3. displaying caponization / castration skills / techniques

Judging from this large set of Google images for 閹雞比賽, such Hakka contests may compete with live capons, cooked  / dead capons, and with caponization techniques.

But then the question arises of how to parse and pronounce 閹雞.  Is it yānjī or yān jī?  I would parse the Chinese word for "capon" as yānjī and the expression for "caponize [a rooster / cockerel]" as yān jī.  I would pronounce "yānjī" and "yān jī" differently, the latter with a very slight pause between the two syllables and a teeny bit more emphasis on the second syllable, though still squarely a first tone.



6 Comments

  1. Dan Lufkin said,

    January 15, 2016 @ 9:19 pm

    I suppose the cockerels have their own topolect word for the procedure.

  2. Natalie Solent said,

    January 16, 2016 @ 6:53 am

    Not just the roosters. I had to check what "decaponization" was in the vulgar tongue.

  3. Rodger C said,

    January 16, 2016 @ 11:50 am

    It'd be rather pointless to castrate a dead rooster, since the point is to create a docile creature with tender flesh.

  4. Victor Mair said,

    January 16, 2016 @ 2:52 pm

    @Rodger C

    That's definitely not one of the options for these contests.

  5. David Deterding said,

    January 16, 2016 @ 9:22 pm

    @ Natalie Solent : Not just the roosters. I had to check what "decaponization" was in the vulgar tongue.

    As you suggest, the term 'caponize' is somewhat obscure, and as I discussed in the original post, it seems a bit strange to use an obscure term like that in a translation, the purpose of which is presumably to explain something clearly to non-Chinese speakers.
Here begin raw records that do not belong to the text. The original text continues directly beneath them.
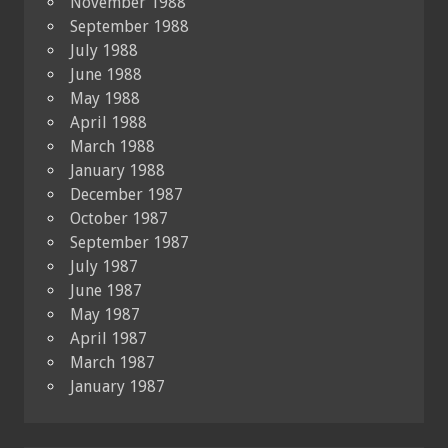
November 1988
September 1988
July 1988
June 1988
May 1988
April 1988
March 1988
January 1988
December 1987
October 1987
September 1987
July 1987
June 1987
May 1987
April 1987
March 1987
January 1987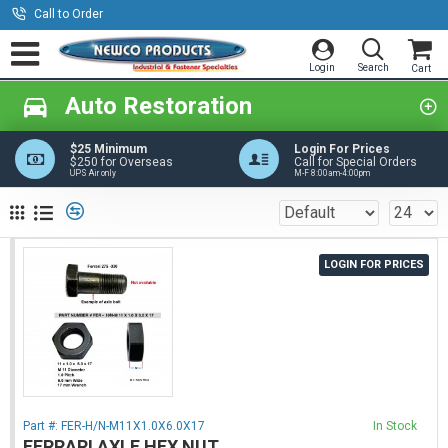
Call to Order
Auto Restoration
$25 Minimum
Login For Prices
$250 for Overseas
Call for Special Orders
UPS Air only
M-F 8:00am-4:00pm
LOGIN FOR PRICES
Part #:
FER-H/N-M11X1.0X6.0X17
In Stock
FERRARI AXLE HEX NUT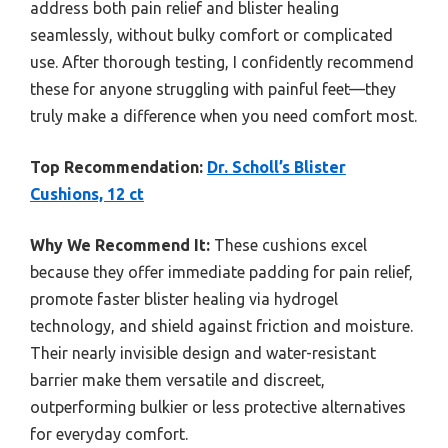
address both pain relief and blister healing
seamlessly, without bulky comfort or complicated
use. After thorough testing, I confidently recommend
these for anyone struggling with painful feet—they
truly make a difference when you need comfort most.
Top Recommendation:
Dr. Scholl’s Blister
Cushions, 12 ct
Why We Recommend It:
These cushions excel
because they offer immediate padding for pain relief,
promote faster blister healing via hydrogel
technology, and shield against friction and moisture.
Their nearly invisible design and water-resistant
barrier make them versatile and discreet,
outperforming bulkier or less protective alternatives
for everyday comfort.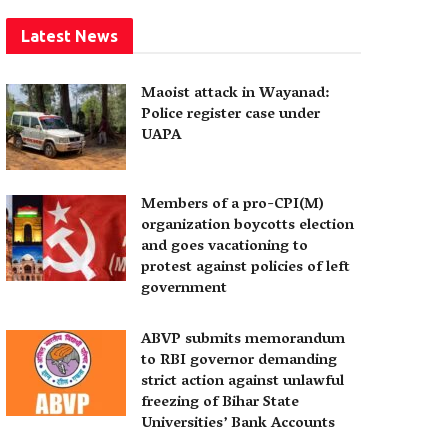
Latest News
Maoist attack in Wayanad:
Police register case under
UAPA
Members of a pro-CPI(M)
organization boycotts election
and goes vacationing to
protest against policies of left
government
ABVP submits memorandum
to RBI governor demanding
strict action against unlawful
freezing of Bihar State
Universities’ Bank Accounts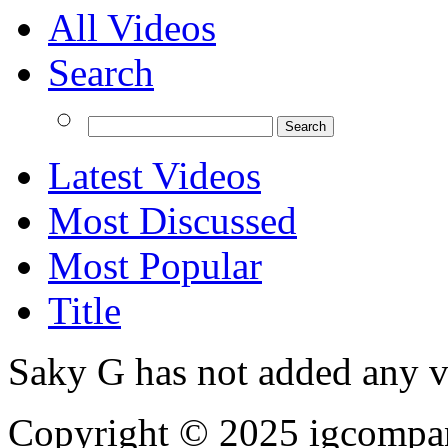
All Videos
Search
Latest Videos
Most Discussed
Most Popular
Title
Saky G has not added any v
Copyright © 2025
igcompa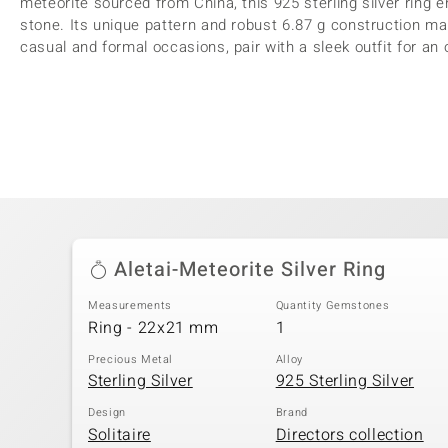
meteorite sourced from China, this 925 sterling silver ring 
stone. Its unique pattern and robust 6.87 g construction mak
casual and formal occasions, pair with a sleek outfit for an 
Aletai-Meteorite Silver Ring
Measurements
Quantity Gemstones
Ring - 22x21 mm
1
Precious Metal
Alloy
Sterling Silver
925 Sterling Silver
Design
Brand
Solitaire
Directors collection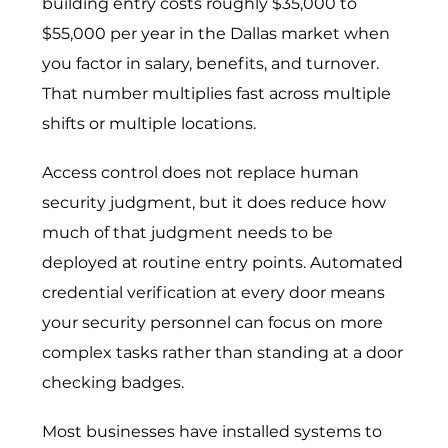
building entry costs roughly $35,000 to
$55,000 per year in the Dallas market when
you factor in salary, benefits, and turnover.
That number multiplies fast across multiple
shifts or multiple locations.
Access control does not replace human
security judgment, but it does reduce how
much of that judgment needs to be
deployed at routine entry points. Automated
credential verification at every door means
your security personnel can focus on more
complex tasks rather than standing at a door
checking badges.
Most businesses have installed systems to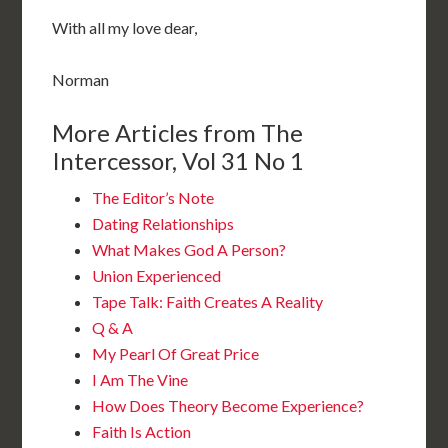
With all my love dear,
Norman
More Articles from The
Intercessor, Vol 31 No 1
The Editor’s Note
Dating Relationships
What Makes God A Person?
Union Experienced
Tape Talk: Faith Creates A Reality
Q & A
My Pearl Of Great Price
I Am The Vine
How Does Theory Become Experience?
Faith Is Action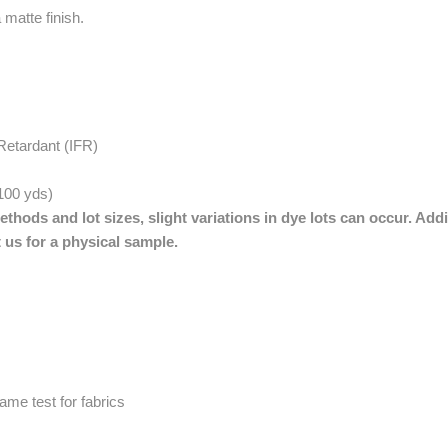
 matte finish.
Retardant (IFR)
 100 yds)
thods and lot sizes, slight variations in dye lots can occur. Addi
 us for a physical sample.
me test for fabrics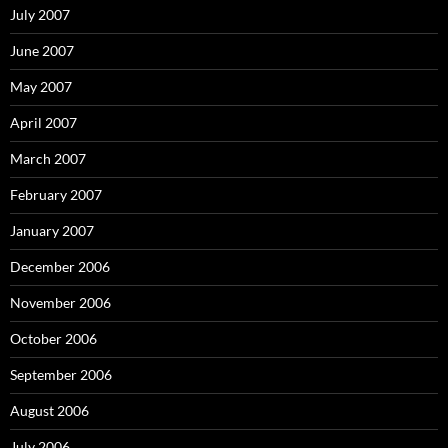
July 2007
June 2007
May 2007
April 2007
March 2007
February 2007
January 2007
December 2006
November 2006
October 2006
September 2006
August 2006
July 2006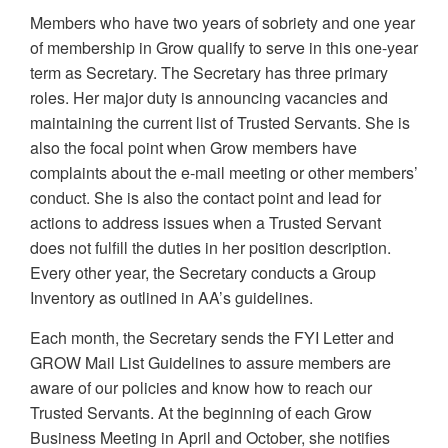
Members who have two years of sobriety and one year
of membership in Grow qualify to serve in this one-year
term as Secretary. The Secretary has three primary
roles. Her major duty is announcing vacancies and
maintaining the current list of Trusted Servants. She is
also the focal point when Grow members have
complaints about the e-mail meeting or other members’
conduct. She is also the contact point and lead for
actions to address issues when a Trusted Servant
does not fulfill the duties in her position description.
Every other year, the Secretary conducts a Group
Inventory as outlined in AA’s guidelines.
Each month, the Secretary sends the FYI Letter and
GROW Mail List Guidelines to assure members are
aware of our policies and know how to reach our
Trusted Servants. At the beginning of each Grow
Business Meeting in April and October, she notifies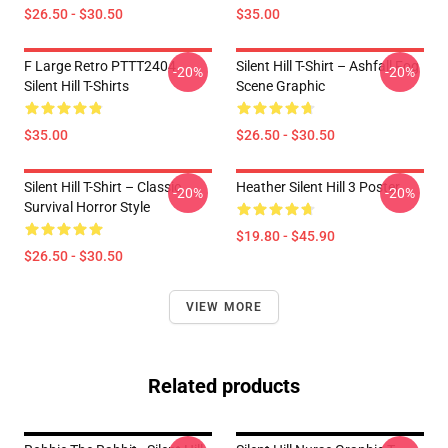
$26.50 - $30.50
$35.00
F Large Retro PTTT2404
Silent Hill T-Shirt – Ashfall Fog
-20%
-20%
Silent Hill T-Shirts
Scene Graphic
$35.00
$26.50 - $30.50
Silent Hill T-Shirt – Classic
Heather Silent Hill 3 Poster
-20%
-20%
Survival Horror Style
$19.80 - $45.90
$26.50 - $30.50
VIEW MORE
Related products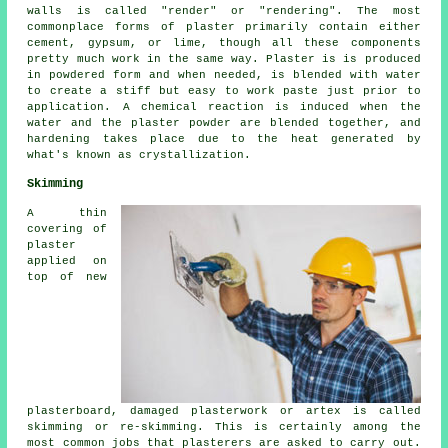
walls is called "render" or "rendering". The most
commonplace forms of plaster primarily contain either
cement, gypsum, or lime, though all these components
pretty much work in the same way.
Plaster
is is produced
in powdered form and when needed, is blended with water
to create a stiff but easy to work paste just prior to
application. A chemical reaction is induced when the
water and the plaster powder are blended together, and
hardening takes place due to the heat generated by
what's known as crystallization.
Skimming
A thin
covering of
plaster
applied on
top of new
plasterboard, damaged plasterwork or artex is called
skimming or re-skimming. This is certainly among the
most common jobs that plasterers are asked to carry out.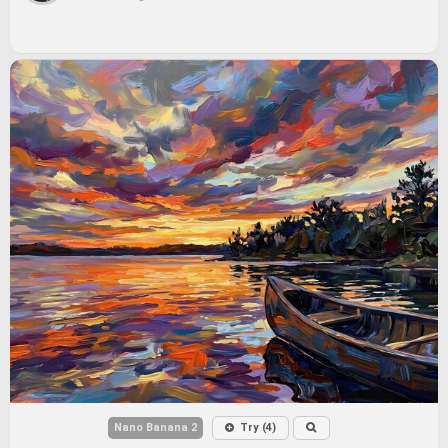
Nano Banana 2
Try (4)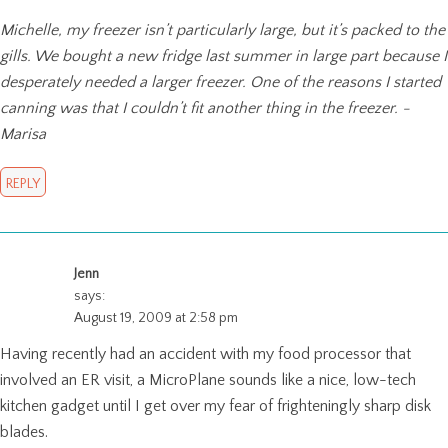
Michelle, my freezer isn’t particularly large, but it’s packed to the
gills. We bought a new fridge last summer in large part because I
desperately needed a larger freezer. One of the reasons I started
canning was that I couldn’t fit another thing in the freezer. -
Marisa
REPLY
Jenn
says:
August 19, 2009 at 2:58 pm
Having recently had an accident with my food processor that
involved an ER visit, a MicroPlane sounds like a nice, low-tech
kitchen gadget until I get over my fear of frighteningly sharp disk
blades.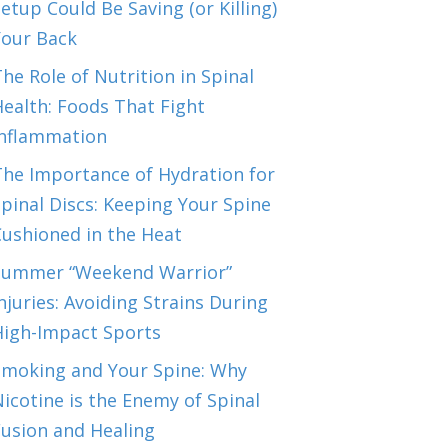
etup Could Be Saving (or Killing)
Your Back
he Role of Nutrition in Spinal
ealth: Foods That Fight
Inflammation
The Importance of Hydration for
pinal Discs: Keeping Your Spine
Cushioned in the Heat
Summer “Weekend Warrior”
njuries: Avoiding Strains During
High-Impact Sports
Smoking and Your Spine: Why
icotine is the Enemy of Spinal
Fusion and Healing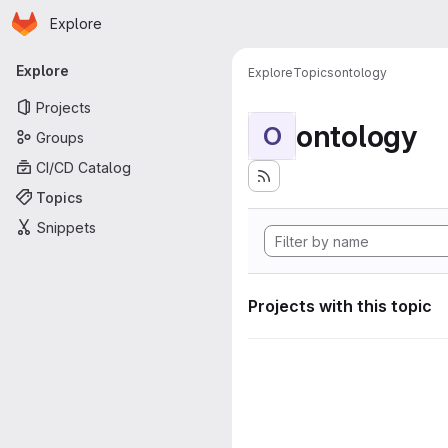
Homepage
Skip to main content
Explore
Primary navigation
Explore
Explore
Topics
ontology
Projects
ontology
O
Groups
CI/CD Catalog
Topics
Snippets
Projects with this topic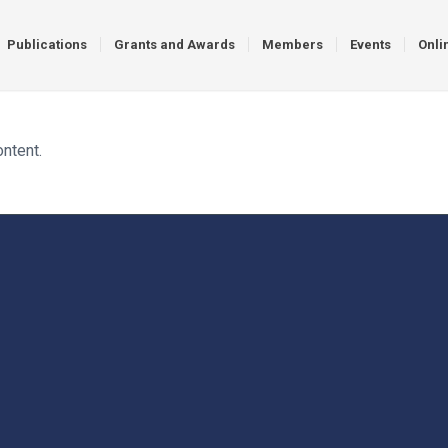
Publications
Grants and Awards
Members
Events
Onli
ontent.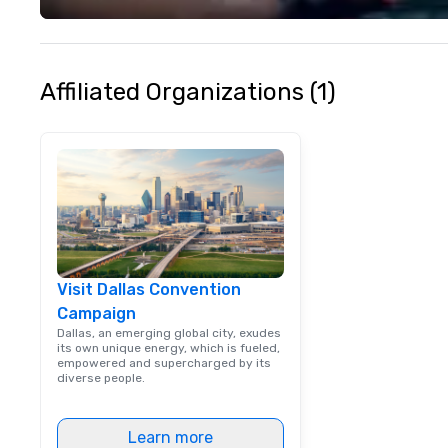
venue to mix, min
network. Each tou
professional guid
escorting large g
Affiliated Organizations (1)
utmost care, who
each experience 
engaging informa
way. Lip Smacking Foodie Tours
are both an enter
and unique dinin
melded into one, 
add new vitality
events, from co
Visit Dallas Convention
team building. All-Inclusive Group
Campaign
Dining When meet
book a corporate
Dallas, an emerging global city, exudes
its own unique energy, which is fueled,
through Lip Smac
empowered and supercharged by its
Tours, the entire
diverse people.
a top-notch dini
with three to fou
Learn more
dishes at each r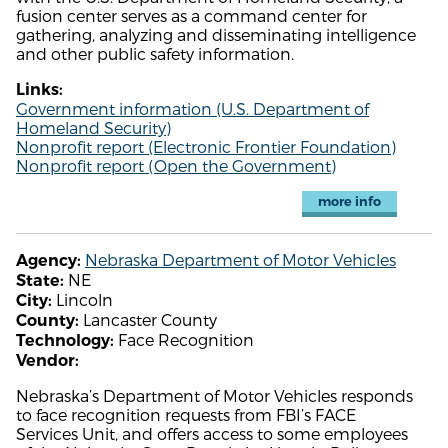
fusion center serves as a command center for
gathering, analyzing and disseminating intelligence
and other public safety information.
Links:
Government information (U.S. Department of
Homeland Security)
Nonprofit report (Electronic Frontier Foundation)
Nonprofit report (Open the Government)
more info
Nebraska Department of Motor Vehicles
Agency:
NE
State:
Lincoln
City:
Lancaster County
County:
Face Recognition
Technology:
Vendor:
Nebraska’s Department of Motor Vehicles responds
to face recognition requests from FBI’s FACE
Services Unit, and offers access to some employees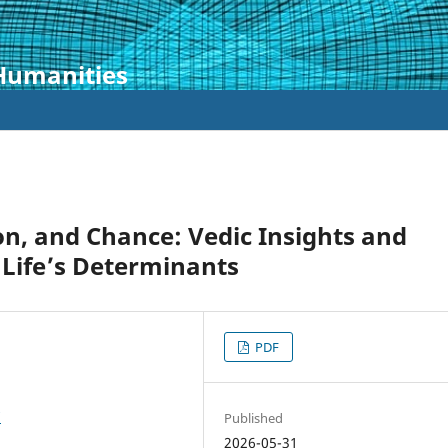
 Humanities
ion, and Chance: Vedic Insights and
 Life’s Determinants
PDF
7
Published
2026-05-31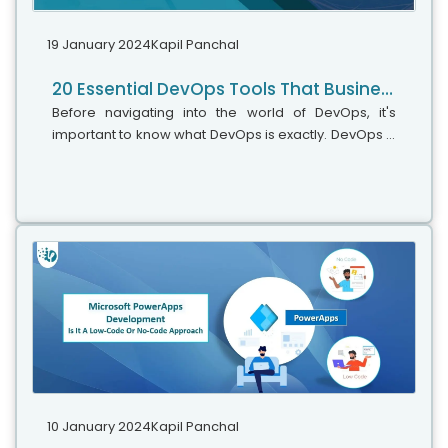
19 January 2024
Kapil Panchal
20 Essential DevOps Tools That Businesses Should Embrace In 2024
Before navigating into the world of DevOps, it's
important to know what DevOps is exactly. DevOps is
a methodology that uses continuous integration,
continuous delivery, and automation to shorten the
software delivery lifecycle (SDLC). More than just a
set of practices, DevOps embodies a culture and a
philosophy that bridges the gap between
developers (Dev) and IT operations (Ops) teams.
10 January 2024
Kapil Panchal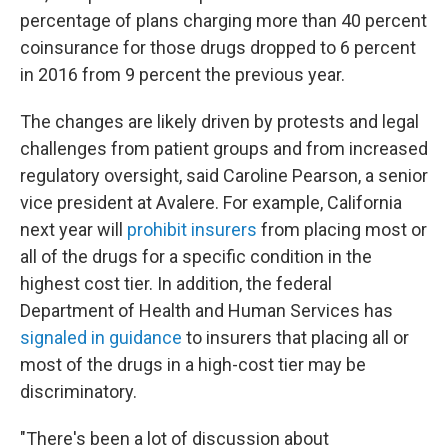
percentage of plans charging more than 40 percent
coinsurance for those drugs dropped to 6 percent
in 2016 from 9 percent the previous year.
The changes are likely driven by protests and legal
challenges from patient groups and from increased
regulatory oversight, said Caroline Pearson, a senior
vice president at Avalere. For example, California
next year will
prohibit insurers
from placing most or
all of the drugs for a specific condition in the
highest cost tier. In addition, the federal
Department of Health and Human Services has
signaled in guidance
to insurers that placing all or
most of the drugs in a high-cost tier may be
discriminatory.
"There's been a lot of discussion about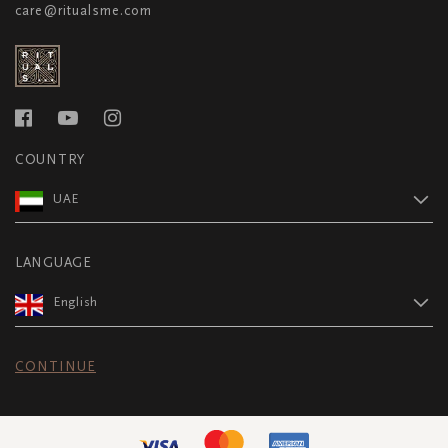
care@ritualsme.com
COUNTRY
UAE
LANGUAGE
English
CONTINUE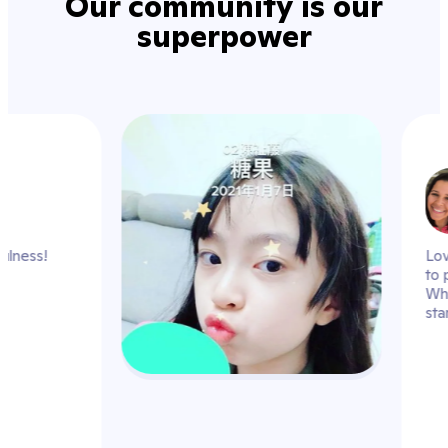
Our community is our
superpower
hmrs_k
practice mindfulness!
 the day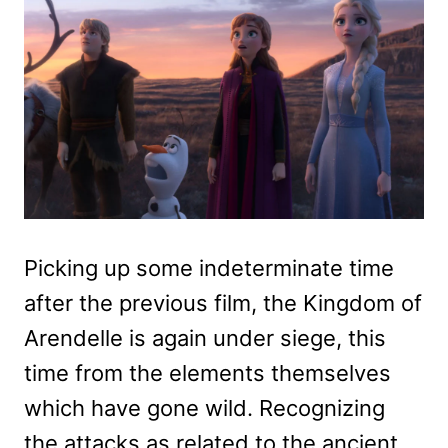
Picking up some indeterminate time
after the previous film, the Kingdom of
Arendelle is again under siege, this
time from the elements themselves
which have gone wild. Recognizing
the attacks as related to the ancient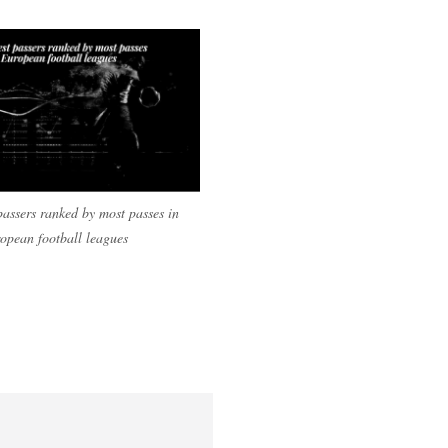
passers ranked by most passes in
opean football leagues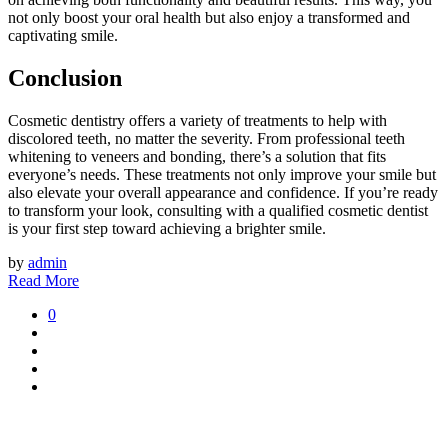
not only boost your oral health but also enjoy a transformed and
captivating smile.
Conclusion
Cosmetic dentistry offers a variety of treatments to help with
discolored teeth, no matter the severity. From professional teeth
whitening to veneers and bonding, there’s a solution that fits
everyone’s needs. These treatments not only improve your smile but
also elevate your overall appearance and confidence. If you’re ready
to transform your look, consulting with a qualified cosmetic dentist
is your first step toward achieving a brighter smile.
by
admin
Read More
0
    However, in a funny sort of way, 'caponize' may be quite accurate. The Chinese character 閹 is not very common, and the English translation is equally obscure. I asked my wife, who is from Taiwan, what 閹 means, and she didn't know; so it seems kind of appropriate if non-Chinese people can't understand the translation!

  6. Victor Mair said,

    January 18, 2016 @ 8:04 am

    From Sophie Ling-chia Wei:

    These roosters were emasculated since the time they were cockerels. After being emasculated, these roosters were fed as much as possible to grow as big as possible. Then the heaviest and the biggest one will win the contest. The winning rooster will be killed and sacrificed to worship Heaven. The detailed information could be seen on this web site.